Throughput issue of WAN->LAN TCP routing (with NAT) on Turris MOX
I am experiencing a strange throughput (performance) issue on my Turris MOX when downloading via TCP (e.g. HTTP, HTTPS) from the Internet. The issue affects many but not all hosts. Here is the network setup where I can deterministically reproduce the issue:
[Host A] <---> (Internet) <---> WAN [Turris MOX] LAN <---> [Host B]
All traffic is IPv4, the MTU is 1500 bytes everywhere, I don't observe any IP packet fragmentation. The connectivity of Host A is 200 Mbps symmetric (WEDOS). The WAN connectivity of the Turris MOX is 300 Mbps symmetric (viaGIA). The Gbit LAN port of the Turris MOX is connected directly to Host B via a short patch cable.
In isolation, the throughput of all the links has been verified both locally and by connecting to a 3rd Host C on the Internet (1 Gbps connectivity, Casablanca) and it is trivial to achieve the nominal speed of download/upload. The issue is not observed when Host C replaces Host A in the setup (but again, the problem is not unique to Host A).

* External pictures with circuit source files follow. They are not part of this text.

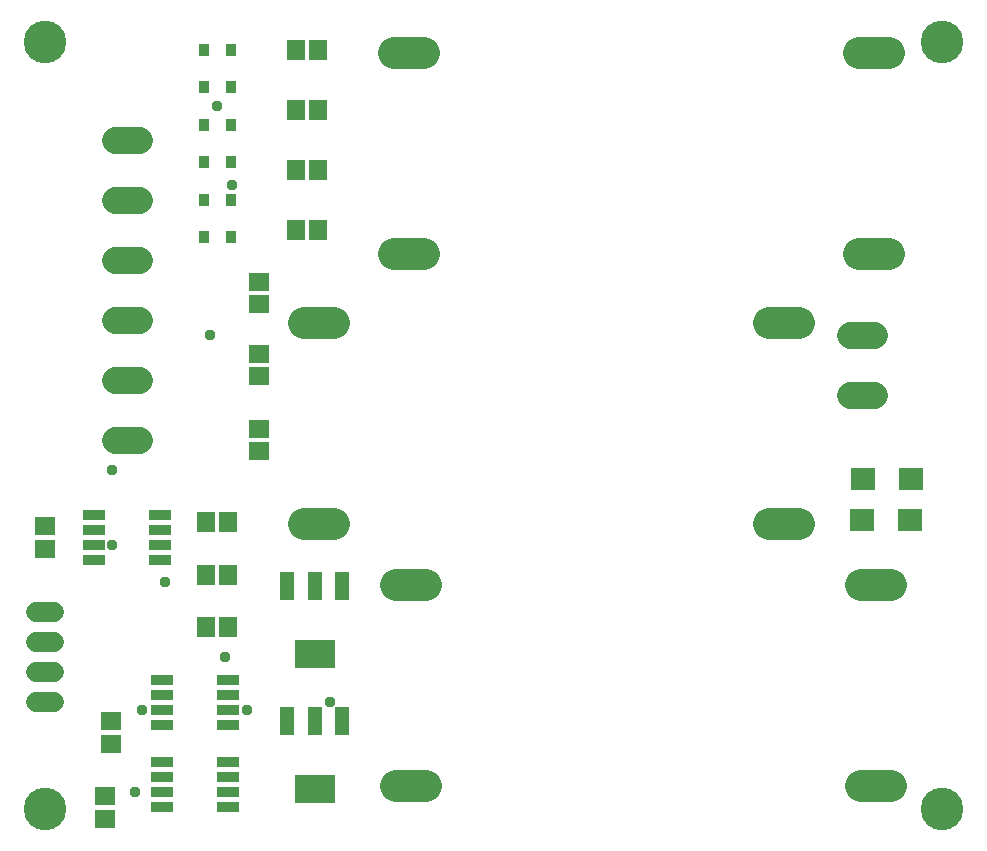
<source format=gts>
G75*
%MOIN*%
%OFA0B0*%
%FSLAX25Y25*%
%IPPOS*%
%LPD*%
%AMOC8*
5,1,8,0,0,1.08239X$1,22.5*
%
%ADD10C,0.14186*%
%ADD11R,0.03280X0.04068*%
%ADD12C,0.10800*%
%ADD13R,0.04540X0.09265*%
%ADD14R,0.13595X0.09265*%
%ADD15R,0.06706X0.05918*%
%ADD16R,0.05918X0.06706*%
%ADD17C,0.09050*%
%ADD18R,0.07690X0.03359*%
%ADD19C,0.06800*%
%ADD20R,0.07887X0.07493*%
%ADD21C,0.03778*%
D10*
X0157559Y0206811D03*
X0157559Y0462717D03*
X0456772Y0462717D03*
X0456772Y0206811D03*
D11*
X0219528Y0397500D03*
X0210472Y0397500D03*
X0210472Y0410000D03*
X0219528Y0410000D03*
X0219528Y0422500D03*
X0210472Y0422500D03*
X0210472Y0435000D03*
X0210472Y0447500D03*
X0219528Y0447500D03*
X0219528Y0435000D03*
X0219528Y0460000D03*
X0210472Y0460000D03*
D12*
X0274000Y0459000D02*
X0284000Y0459000D01*
X0284000Y0392000D02*
X0274000Y0392000D01*
X0254000Y0369000D02*
X0244000Y0369000D01*
X0244000Y0302000D02*
X0254000Y0302000D01*
X0274531Y0281500D02*
X0284531Y0281500D01*
X0284531Y0214500D02*
X0274531Y0214500D01*
X0399000Y0302000D02*
X0409000Y0302000D01*
X0429531Y0281500D02*
X0439531Y0281500D01*
X0439531Y0214500D02*
X0429531Y0214500D01*
X0409000Y0369000D02*
X0399000Y0369000D01*
X0429000Y0392000D02*
X0439000Y0392000D01*
X0439000Y0459000D02*
X0429000Y0459000D01*
D13*
X0256555Y0281417D03*
X0247500Y0281417D03*
X0238445Y0281417D03*
X0238445Y0236417D03*
X0247500Y0236417D03*
X0256555Y0236417D03*
D14*
X0247500Y0258583D03*
X0247500Y0213583D03*
D15*
X0179500Y0228760D03*
X0179500Y0236240D03*
X0177500Y0211240D03*
X0177500Y0203760D03*
X0157500Y0293760D03*
X0157500Y0301240D03*
X0229000Y0326260D03*
X0229000Y0333740D03*
X0229000Y0351260D03*
X0229000Y0358740D03*
X0229000Y0375260D03*
X0229000Y0382740D03*
D16*
X0241260Y0400000D03*
X0248740Y0400000D03*
X0248740Y0420000D03*
X0241260Y0420000D03*
X0241260Y0440000D03*
X0248740Y0440000D03*
X0248740Y0460000D03*
X0241260Y0460000D03*
X0218740Y0302500D03*
X0211260Y0302500D03*
X0211260Y0285000D03*
X0218740Y0285000D03*
X0218740Y0267500D03*
X0211260Y0267500D03*
D17*
X0189125Y0330000D02*
X0180875Y0330000D01*
X0180875Y0350000D02*
X0189125Y0350000D01*
X0189125Y0370000D02*
X0180875Y0370000D01*
X0180875Y0390000D02*
X0189125Y0390000D01*
X0189125Y0410000D02*
X0180875Y0410000D01*
X0180875Y0430000D02*
X0189125Y0430000D01*
X0425875Y0365000D02*
X0434125Y0365000D01*
X0434125Y0345000D02*
X0425875Y0345000D01*
D18*
X0218524Y0249980D03*
X0218524Y0244980D03*
X0218524Y0239980D03*
X0218524Y0234980D03*
X0218524Y0222480D03*
X0218524Y0217480D03*
X0218524Y0212480D03*
X0218524Y0207480D03*
X0196476Y0207480D03*
X0196476Y0212480D03*
X0196476Y0217480D03*
X0196476Y0222480D03*
X0196476Y0234980D03*
X0196476Y0239980D03*
X0196476Y0244980D03*
X0196476Y0249980D03*
X0196024Y0289980D03*
X0196024Y0294980D03*
X0196024Y0299980D03*
X0196024Y0304980D03*
X0173976Y0304980D03*
X0173976Y0299980D03*
X0173976Y0294980D03*
X0173976Y0289980D03*
D19*
X0160500Y0272500D02*
X0154500Y0272500D01*
X0154500Y0262500D02*
X0160500Y0262500D01*
X0160500Y0252500D02*
X0154500Y0252500D01*
X0154500Y0242500D02*
X0160500Y0242500D01*
D20*
X0429803Y0303268D03*
X0430197Y0317047D03*
X0446339Y0317047D03*
X0445945Y0303268D03*
D21*
X0252500Y0242500D03*
X0225000Y0240000D03*
X0217500Y0257500D03*
X0197500Y0282500D03*
X0180000Y0295000D03*
X0180000Y0320000D03*
X0212500Y0365000D03*
X0220000Y0415000D03*
X0215000Y0441319D03*
X0190000Y0240000D03*
X0187500Y0212500D03*
M02*

</source>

Host A runs the following command:
nc -4 -k -l -p 4000 < /dev/zero
Host B runs the following command:
nc -4 89.221.222.131 4000 > /dev/null
In other words, Host B connects via TCP (and through NAT routing on Turris MOX) to Host A and Host A sends a stream of zero bytes to Host B via this TCP connection. The observed download speed fluctuates between 4 Mbps to 8 Mbps instead of being close to the ideal 200 Mbps.
Further observations:
-
Running the receiving command (i.e.
nc 89.221.222.131 4000 > /dev/null
) directly on the Turris MOX yields successfully the ideal download speed of 200 Mbps. -
Running a "relay" on the Turris MOX (i.e.
nc 89.221.222.131 4000 | nc -l -p 4000
) and connecting to this relay directly on Host B (i.e.nc -4 192.168.168.1 4000 > /dev/null
) also yields a solid download speed of 120 Mbps. This demonstrates that the individual links of the Turris MOX are not saturated. -
Even more strangely and surprisingly, when running the original benchmark between Host A and Host B, it is possible to improve the speed of the A -> B transfer close to 200 Mbps just by running another TCP transfer between the Turris MOX and Host B at the same time (i.e.
nc -l -p 4000 < /dev/zero
on the Turris MOX andnc -4 192.168.168.1 4000 > /dev/null
on Host B)! This "disturbing" TCP connection not only improves the performance of the original TCP connection, but the download speeds appear to be strangely correlated, again close to 200 Mbps. This suggests that the issue might have something to do with interrupt processing on the Turris MOX or something.
Turris MOX: MOX Start (1024 MB, WAN port) + MOX C (LAN ports)
Turris OS: 5.1.10 with kernel 4.14.222 (the same behavior is observed on 5.2.0 with kernel 4.14.229), no non-standard configuration
If you need more information of any kind, I would be happy to provide them.